- [Job]
Gather every line of the records below that contains the word "range", and copy each such line in full.

- [Source material]

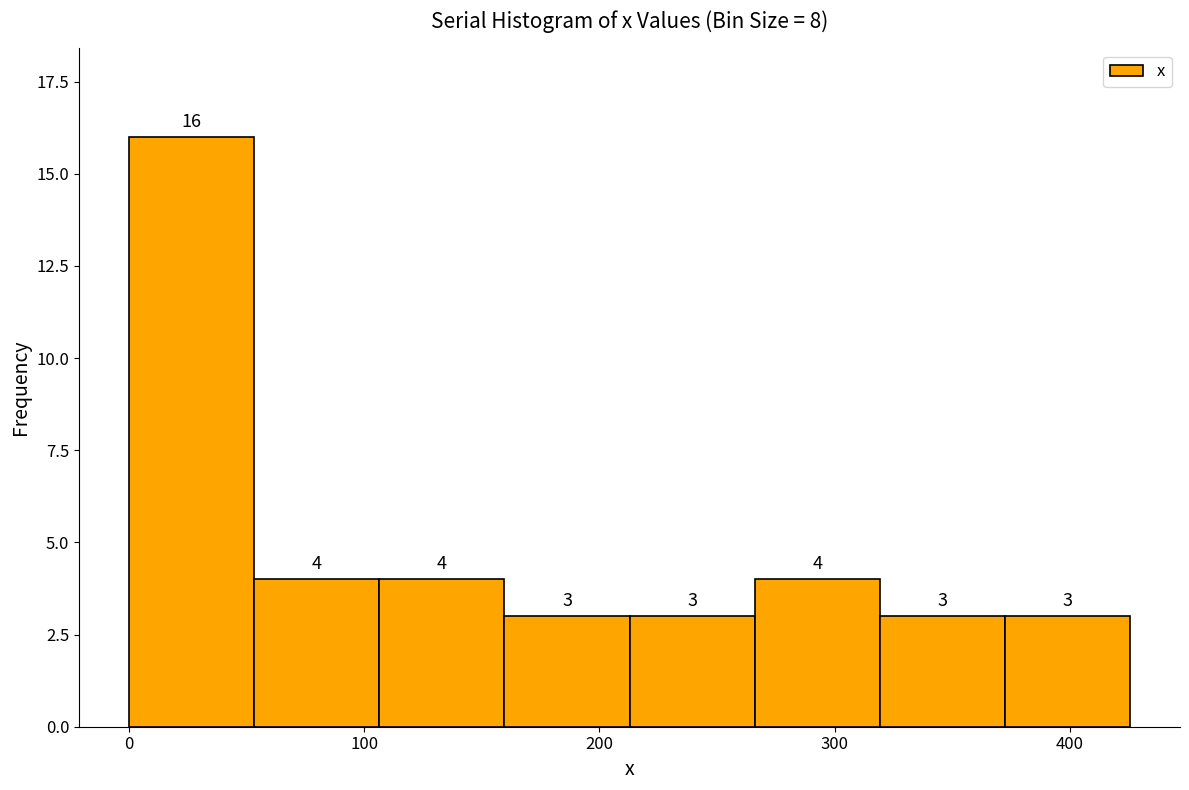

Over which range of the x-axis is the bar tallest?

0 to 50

...

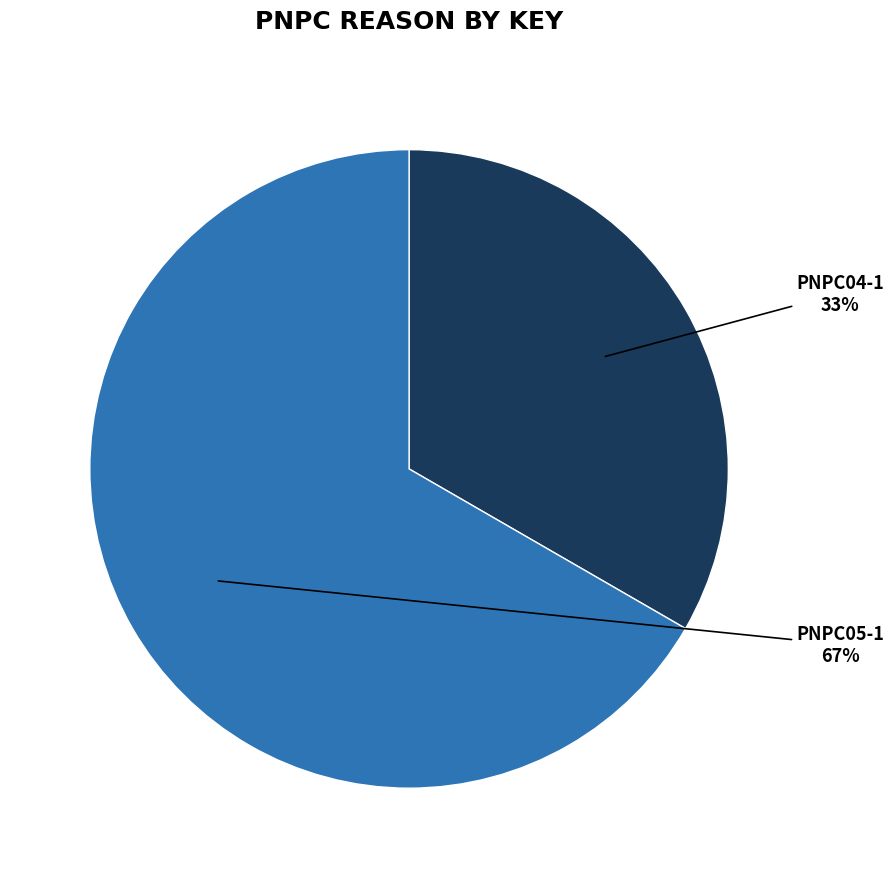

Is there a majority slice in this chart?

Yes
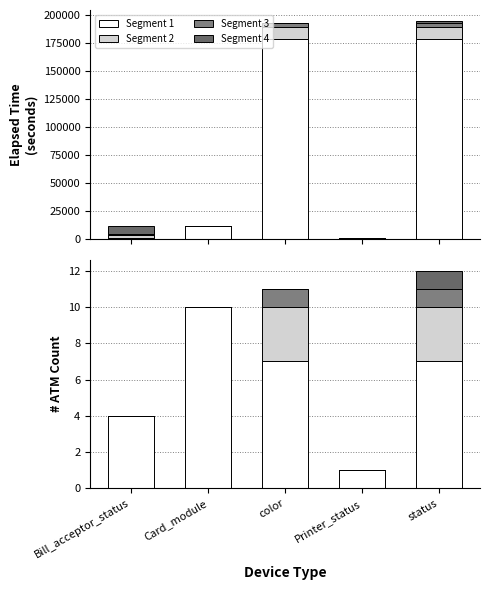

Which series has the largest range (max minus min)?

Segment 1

- [Output of the exercise]
Over which range of the x-axis is the bar tallest?
Which series has the largest range (max minus min)?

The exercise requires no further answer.